Ahmadi Muslims 'facing discrimination' in Cardiff
Members of a Muslim sect in Cardiff claim they are facing discrimination from other Muslims in the city.
Worshippers at the Ahmadiyya mosque in Canton said other Muslims had shunned them, with one claiming he was sacked from a restaurant and another that he was accosted for selling Islamic books.
Ahmadis have been declared non-Muslim in Pakistan because they do not believe Mohammed was the final prophet.
The Muslim Council of Wales (MCW) said it "abhorred" any type of persecution.
The Equality and Human Rights Commission confirmed it had "received correspondence" about the matter.
In a written statement, the MCW said: "Sunni and Shia Muslims do not recognise Mirza Gulam Ahmad as the Messiah... whereas the Ahmadiyya do.

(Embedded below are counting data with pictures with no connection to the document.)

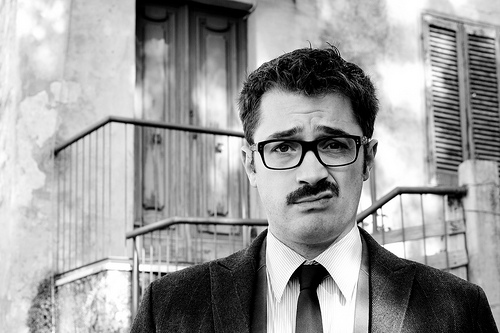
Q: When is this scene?
A: Daytime.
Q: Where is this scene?
A: Outside a house.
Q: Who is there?
A: Man.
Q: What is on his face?
A: Glasses.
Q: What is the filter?
A: Black and white.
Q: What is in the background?
A: House.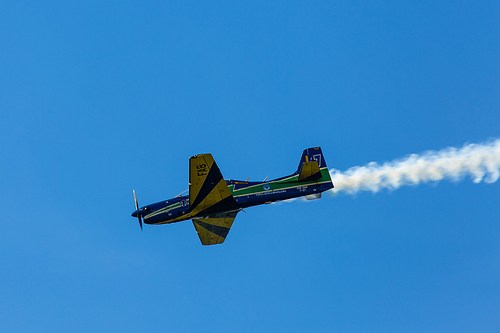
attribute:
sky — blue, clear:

"This forms a theological schism, and one which the majority of Sunni and Shia scholars consider to mean that Ahmadiyyas have moved beyond mainstream Islam.
"We abhor strongly any persecution based on religion, race, gender, disability or sexual orientation and support the religious freedom of all, including the Ahmadiyya.
"This is a value that unites Muslims and faith groups across the globe."
Mubarik Bashir, who prays at the Ahmadi mosque, claimed he was fired from an Asian restaurant in the city because of his beliefs.
He said: "I went to work there for three weeks. [But I was told] the owner is not happy with me. They told me 'I think you're Ahmadi. My customers are not happy. Please leave this job'.
"I was very upset. After that I wasn't working for two or three months."
Another member of the community, Arshid Mahmood, said he had been verbally abused for selling Islamic books.
He said: "Two years ago we held a [religious] bookstall in Cardiff Bay. Three Arab Muslims came and said 'well done'... and took three or four books to distribute.
"After 10 or 15 minutes they came back and threw the books and said 'you are not Muslim. Why are you distributing these books?'
"They abused us and went."
Abdur Shakoor, who also worships at the Sanatorium Road mosque in Canton, said other Muslims had refused to greet him.
"I work in an Asian community… I try and say 'Salam Alaikum' to them and they won't answer it, they won't say 'Salam Alaikum' back to you or give you respect," he said.
Fiyaz Mughal, director of Faith Matters, which works to reduce religious conflict, said this kind of discrimination had "gone unchecked for too long".
"Imported thinking from Pakistan and elsewhere has seeped into the mindset of some orthodox Muslims in this country," he said.
"Unfortunately, there seems to be no room for pluralism."